PROBLEM STATEMENT: Transcribe the records below in their entirety, and leave out each image.

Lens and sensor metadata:
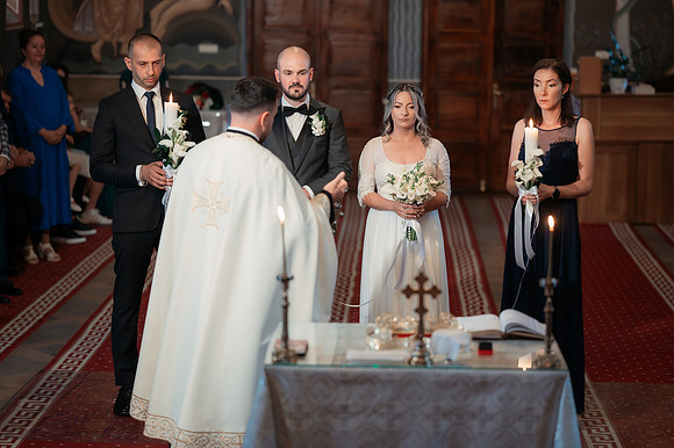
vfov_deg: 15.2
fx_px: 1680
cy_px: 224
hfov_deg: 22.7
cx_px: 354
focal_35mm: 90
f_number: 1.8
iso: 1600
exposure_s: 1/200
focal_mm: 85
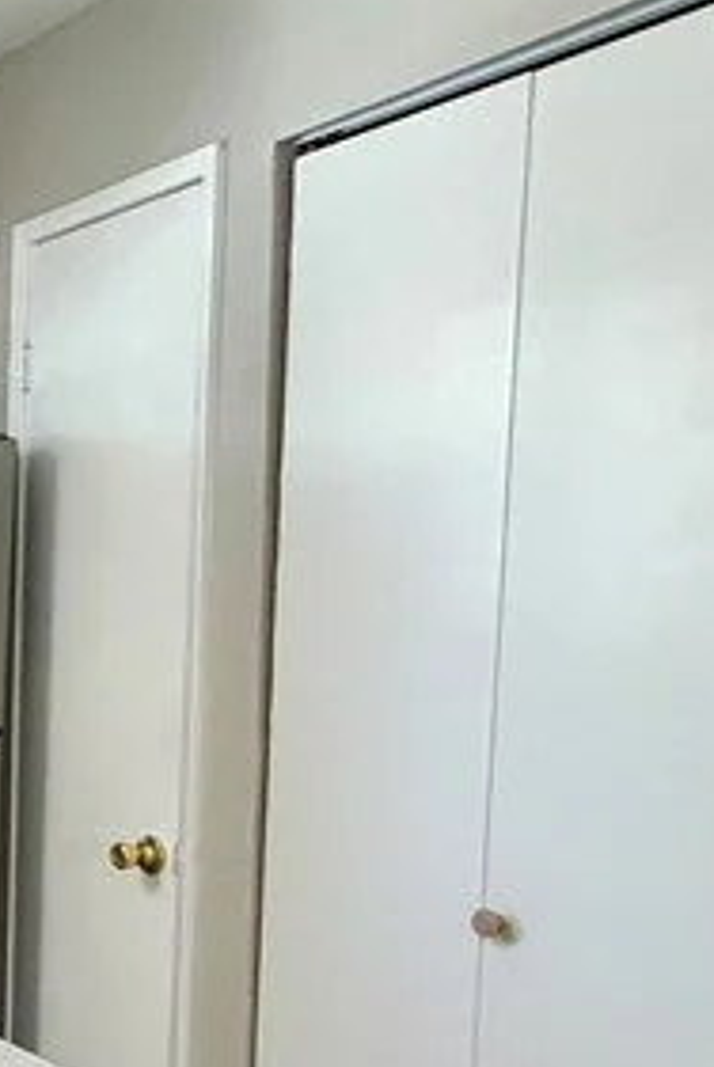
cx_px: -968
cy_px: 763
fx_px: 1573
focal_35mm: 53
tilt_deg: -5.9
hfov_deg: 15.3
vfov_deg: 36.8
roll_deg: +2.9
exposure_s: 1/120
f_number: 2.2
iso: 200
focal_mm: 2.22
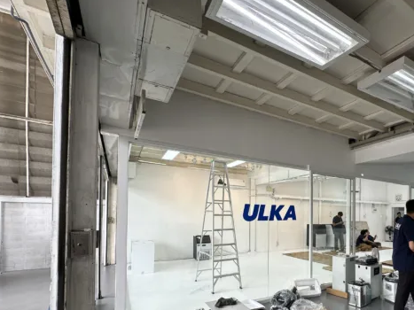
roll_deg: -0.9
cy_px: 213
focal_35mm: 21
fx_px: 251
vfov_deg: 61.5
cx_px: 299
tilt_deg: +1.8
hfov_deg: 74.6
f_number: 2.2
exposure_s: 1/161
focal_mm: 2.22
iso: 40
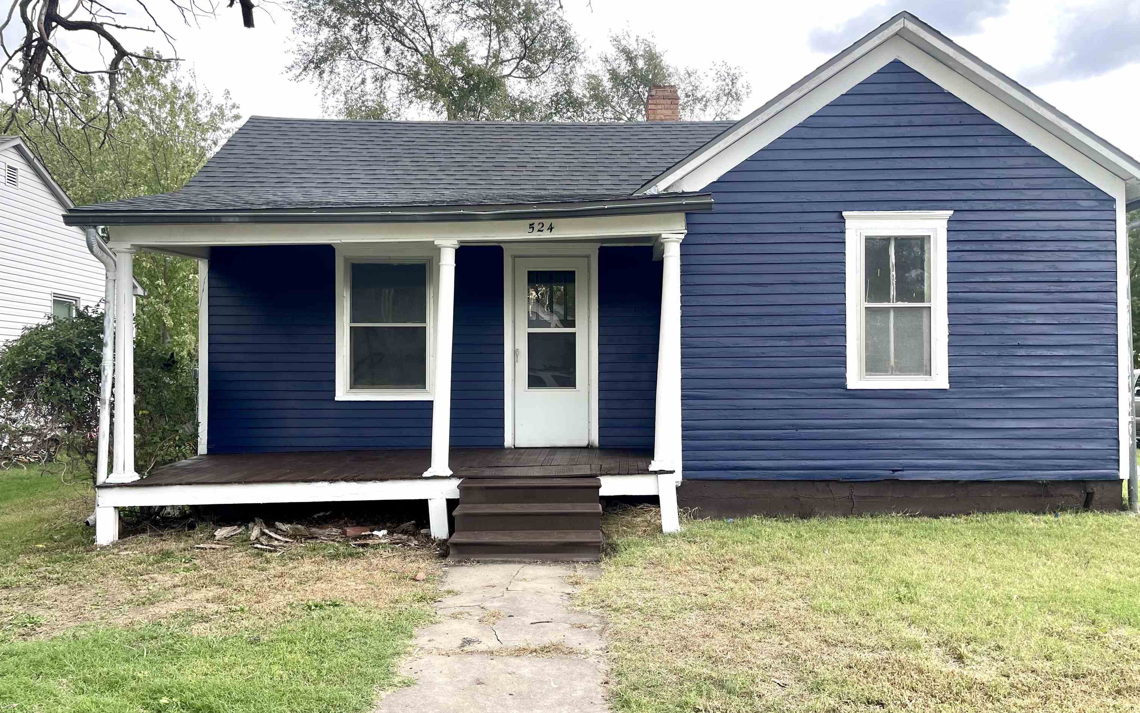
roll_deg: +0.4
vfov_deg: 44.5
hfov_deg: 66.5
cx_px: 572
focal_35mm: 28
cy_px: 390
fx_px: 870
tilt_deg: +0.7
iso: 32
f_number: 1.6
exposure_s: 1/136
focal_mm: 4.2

FINISHED EXERCISE:
vfov_deg: 15.2
fx_px: 1680
cy_px: 224
hfov_deg: 22.7
cx_px: 354
focal_35mm: 90
f_number: 1.8
iso: 1600
exposure_s: 1/200
focal_mm: 85
cx_px: -968
cy_px: 763
fx_px: 1573
focal_35mm: 53
tilt_deg: -5.9
hfov_deg: 15.3
vfov_deg: 36.8
roll_deg: +2.9
exposure_s: 1/120
f_number: 2.2
iso: 200
focal_mm: 2.22
roll_deg: -0.9
cy_px: 213
focal_35mm: 21
fx_px: 251
vfov_deg: 61.5
cx_px: 299
tilt_deg: +1.8
hfov_deg: 74.6
f_number: 2.2
exposure_s: 1/161
focal_mm: 2.22
iso: 40
roll_deg: +0.4
vfov_deg: 44.5
hfov_deg: 66.5
cx_px: 572
focal_35mm: 28
cy_px: 390
fx_px: 870
tilt_deg: +0.7
iso: 32
f_number: 1.6
exposure_s: 1/136
focal_mm: 4.2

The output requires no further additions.